▶ EXERCISE AIM
Report each line of the data that includes the word "inovácie".

▶ PROVIDED ENTRIES
---*---

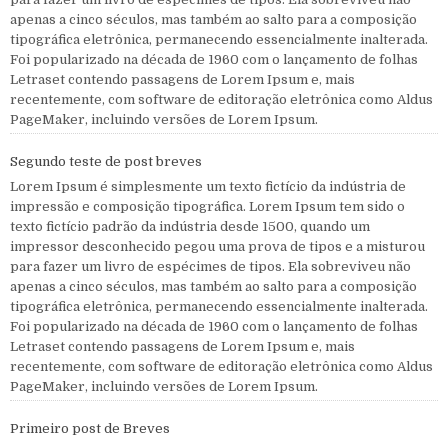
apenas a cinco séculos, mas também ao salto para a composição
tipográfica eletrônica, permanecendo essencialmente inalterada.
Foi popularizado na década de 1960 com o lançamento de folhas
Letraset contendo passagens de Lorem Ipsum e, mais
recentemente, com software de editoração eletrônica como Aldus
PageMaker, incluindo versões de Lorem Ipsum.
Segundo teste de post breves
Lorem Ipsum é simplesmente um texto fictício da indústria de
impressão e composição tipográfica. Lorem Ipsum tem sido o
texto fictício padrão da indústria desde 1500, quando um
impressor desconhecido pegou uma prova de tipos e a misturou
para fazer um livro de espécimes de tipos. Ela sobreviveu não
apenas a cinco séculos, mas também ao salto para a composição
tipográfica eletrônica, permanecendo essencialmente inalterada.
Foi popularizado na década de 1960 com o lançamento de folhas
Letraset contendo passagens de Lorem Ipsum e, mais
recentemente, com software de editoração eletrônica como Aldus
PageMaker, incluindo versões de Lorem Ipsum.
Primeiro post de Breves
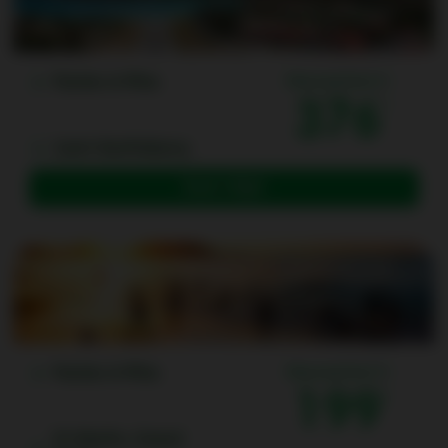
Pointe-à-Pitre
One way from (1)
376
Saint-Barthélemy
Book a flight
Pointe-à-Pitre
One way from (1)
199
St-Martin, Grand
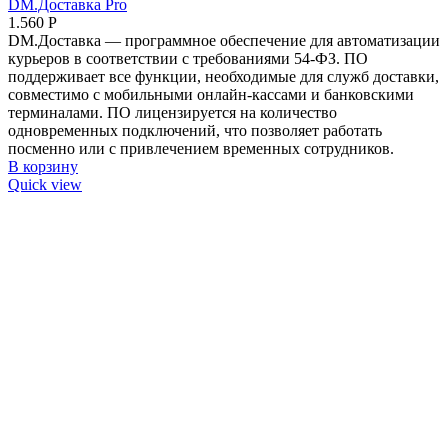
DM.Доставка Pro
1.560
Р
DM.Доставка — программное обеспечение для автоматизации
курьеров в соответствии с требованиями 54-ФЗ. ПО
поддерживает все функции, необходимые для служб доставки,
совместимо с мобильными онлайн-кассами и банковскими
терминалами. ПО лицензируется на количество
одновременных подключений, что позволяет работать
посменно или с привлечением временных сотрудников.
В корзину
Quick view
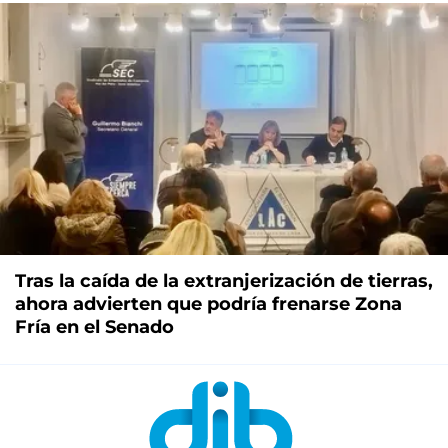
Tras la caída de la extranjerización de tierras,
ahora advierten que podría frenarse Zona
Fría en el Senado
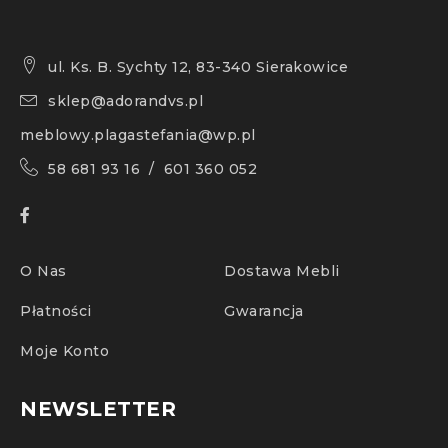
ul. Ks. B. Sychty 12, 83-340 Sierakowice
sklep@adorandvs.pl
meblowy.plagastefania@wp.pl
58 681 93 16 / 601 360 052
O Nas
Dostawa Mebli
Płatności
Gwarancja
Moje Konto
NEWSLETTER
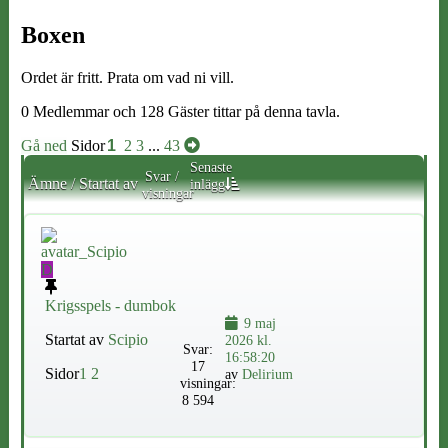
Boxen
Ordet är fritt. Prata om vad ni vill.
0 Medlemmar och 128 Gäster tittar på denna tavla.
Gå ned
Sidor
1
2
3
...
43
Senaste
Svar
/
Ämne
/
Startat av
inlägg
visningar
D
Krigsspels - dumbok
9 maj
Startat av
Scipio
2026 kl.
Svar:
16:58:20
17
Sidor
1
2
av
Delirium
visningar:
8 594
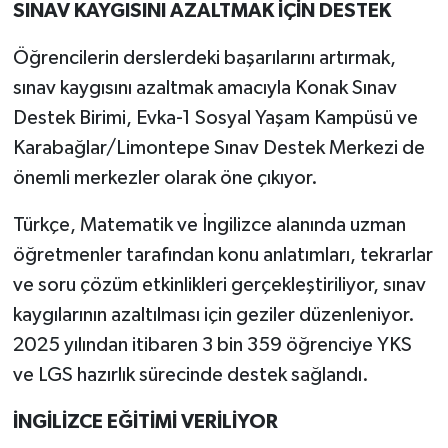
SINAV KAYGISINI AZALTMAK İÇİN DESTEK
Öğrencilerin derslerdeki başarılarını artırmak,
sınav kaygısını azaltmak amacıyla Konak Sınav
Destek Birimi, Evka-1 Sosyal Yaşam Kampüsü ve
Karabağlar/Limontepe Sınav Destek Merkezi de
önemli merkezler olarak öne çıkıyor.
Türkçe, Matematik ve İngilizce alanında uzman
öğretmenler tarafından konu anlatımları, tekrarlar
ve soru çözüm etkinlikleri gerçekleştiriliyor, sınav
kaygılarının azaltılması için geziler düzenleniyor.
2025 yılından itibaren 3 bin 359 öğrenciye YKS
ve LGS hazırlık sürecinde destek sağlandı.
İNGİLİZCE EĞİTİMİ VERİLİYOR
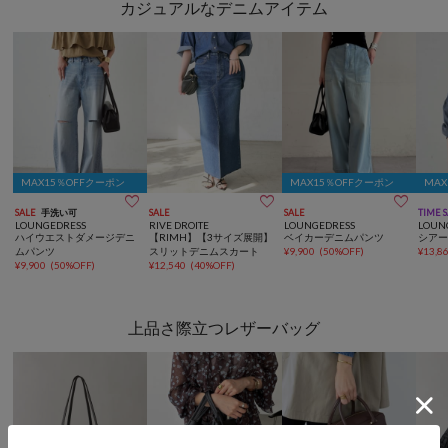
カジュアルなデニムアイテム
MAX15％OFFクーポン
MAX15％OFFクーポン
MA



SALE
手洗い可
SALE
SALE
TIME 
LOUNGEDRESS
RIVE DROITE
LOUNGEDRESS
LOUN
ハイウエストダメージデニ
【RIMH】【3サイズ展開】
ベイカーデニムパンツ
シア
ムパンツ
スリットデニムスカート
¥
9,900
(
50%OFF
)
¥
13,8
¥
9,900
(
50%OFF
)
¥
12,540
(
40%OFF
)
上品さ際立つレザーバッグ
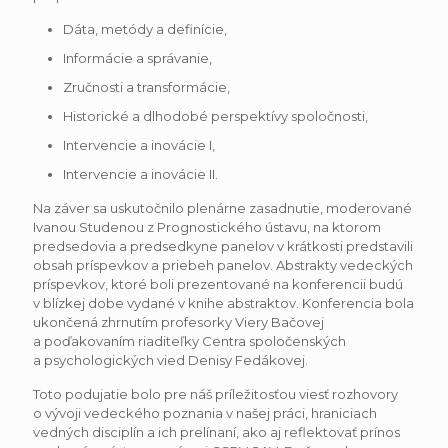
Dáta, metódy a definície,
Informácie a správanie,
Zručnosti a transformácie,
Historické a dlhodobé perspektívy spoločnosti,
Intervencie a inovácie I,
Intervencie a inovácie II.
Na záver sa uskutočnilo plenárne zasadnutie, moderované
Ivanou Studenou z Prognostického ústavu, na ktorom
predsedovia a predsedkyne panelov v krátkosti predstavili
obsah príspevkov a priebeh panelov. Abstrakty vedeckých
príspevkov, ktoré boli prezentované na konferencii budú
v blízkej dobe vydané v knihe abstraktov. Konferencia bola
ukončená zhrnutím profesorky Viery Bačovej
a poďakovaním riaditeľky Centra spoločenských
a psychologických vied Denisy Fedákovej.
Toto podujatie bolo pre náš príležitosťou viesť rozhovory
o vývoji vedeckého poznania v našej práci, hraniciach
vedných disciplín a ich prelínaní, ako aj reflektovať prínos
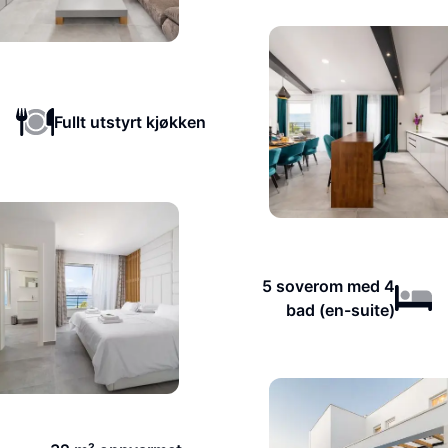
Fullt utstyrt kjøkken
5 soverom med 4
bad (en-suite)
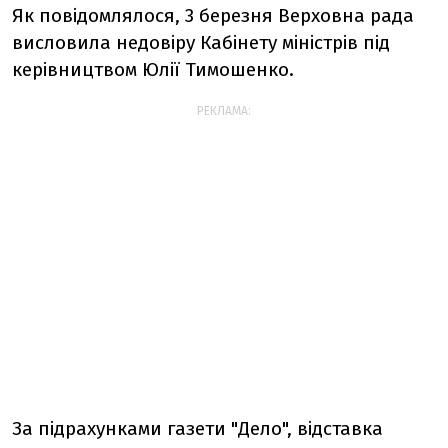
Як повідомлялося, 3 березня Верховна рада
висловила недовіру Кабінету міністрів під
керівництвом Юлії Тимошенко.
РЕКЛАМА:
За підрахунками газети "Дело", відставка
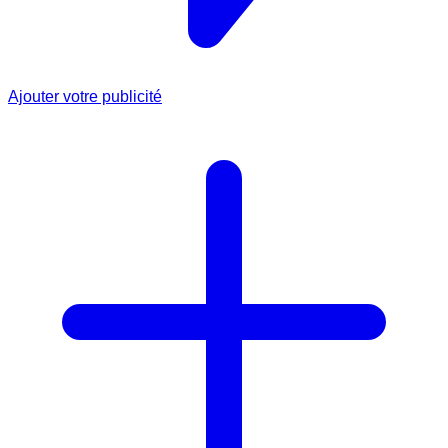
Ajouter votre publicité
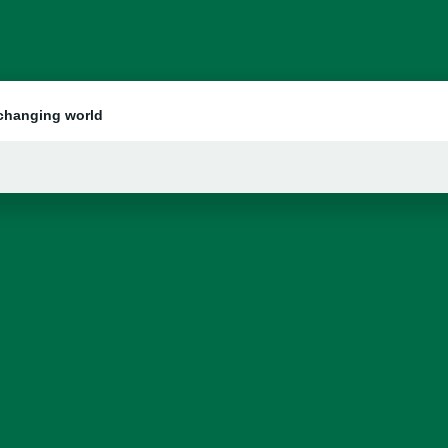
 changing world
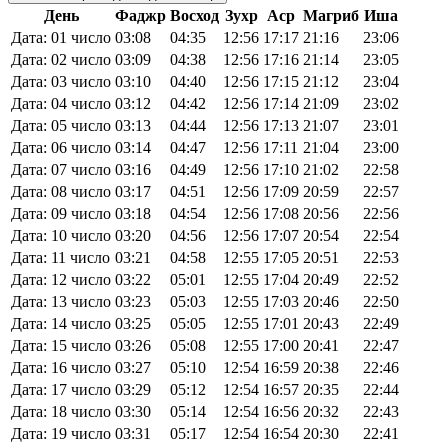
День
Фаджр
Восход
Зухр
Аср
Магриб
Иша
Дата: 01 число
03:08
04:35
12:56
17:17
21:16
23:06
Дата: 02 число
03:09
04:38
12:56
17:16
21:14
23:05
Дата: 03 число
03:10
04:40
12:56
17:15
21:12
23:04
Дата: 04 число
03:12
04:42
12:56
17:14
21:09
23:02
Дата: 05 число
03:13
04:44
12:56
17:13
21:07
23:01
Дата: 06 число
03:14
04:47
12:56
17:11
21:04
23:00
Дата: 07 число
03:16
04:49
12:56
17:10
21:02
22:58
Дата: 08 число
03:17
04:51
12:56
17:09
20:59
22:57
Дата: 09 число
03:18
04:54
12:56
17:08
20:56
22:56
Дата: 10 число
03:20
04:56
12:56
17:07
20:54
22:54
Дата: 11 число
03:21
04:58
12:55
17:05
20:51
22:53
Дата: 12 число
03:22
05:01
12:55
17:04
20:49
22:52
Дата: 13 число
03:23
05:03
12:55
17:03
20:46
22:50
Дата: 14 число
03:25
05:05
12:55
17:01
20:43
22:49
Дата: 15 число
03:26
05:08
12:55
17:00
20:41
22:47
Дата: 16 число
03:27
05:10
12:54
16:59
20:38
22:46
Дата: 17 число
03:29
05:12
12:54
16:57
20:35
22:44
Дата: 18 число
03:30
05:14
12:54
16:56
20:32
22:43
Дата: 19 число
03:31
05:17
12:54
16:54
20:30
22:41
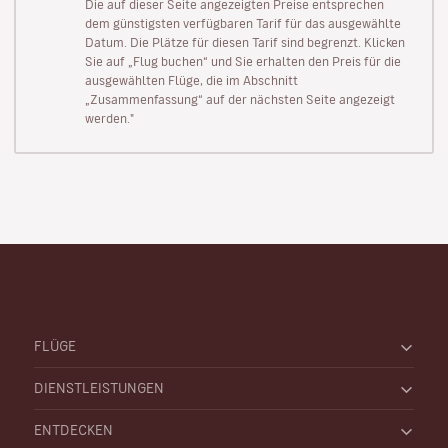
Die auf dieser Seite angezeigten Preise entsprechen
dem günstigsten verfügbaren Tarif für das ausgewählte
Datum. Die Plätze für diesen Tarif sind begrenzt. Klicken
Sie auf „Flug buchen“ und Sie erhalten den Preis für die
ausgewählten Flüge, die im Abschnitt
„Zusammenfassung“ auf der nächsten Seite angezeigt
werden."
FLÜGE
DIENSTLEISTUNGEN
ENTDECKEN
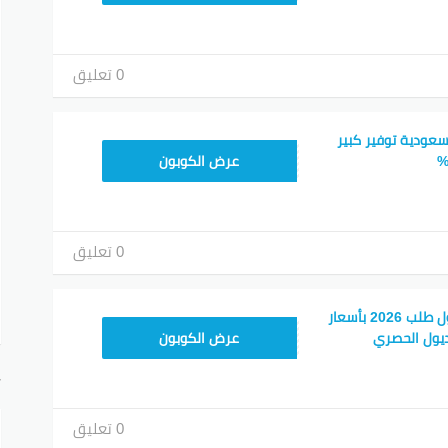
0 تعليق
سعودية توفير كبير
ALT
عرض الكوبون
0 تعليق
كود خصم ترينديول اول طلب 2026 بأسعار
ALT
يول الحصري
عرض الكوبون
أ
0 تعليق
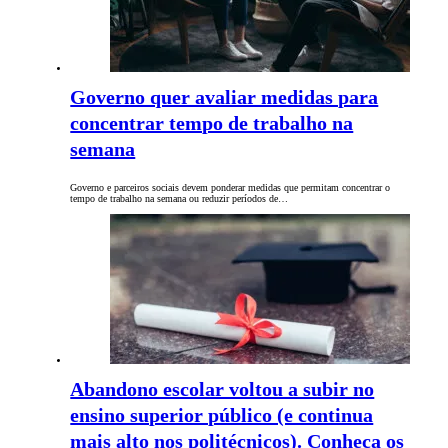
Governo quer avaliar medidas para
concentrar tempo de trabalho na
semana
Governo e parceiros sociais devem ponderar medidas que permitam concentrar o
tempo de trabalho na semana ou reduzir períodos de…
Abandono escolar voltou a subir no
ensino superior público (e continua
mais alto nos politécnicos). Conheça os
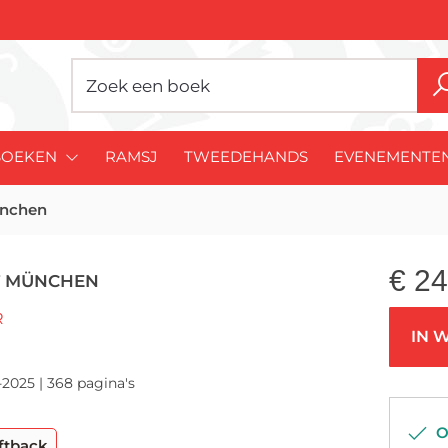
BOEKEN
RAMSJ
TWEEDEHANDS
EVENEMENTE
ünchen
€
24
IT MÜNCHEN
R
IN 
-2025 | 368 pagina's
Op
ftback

---*---

▶ RESPONSE AREA
Intervencie a inovácie I,
Intervencie a inovácie II.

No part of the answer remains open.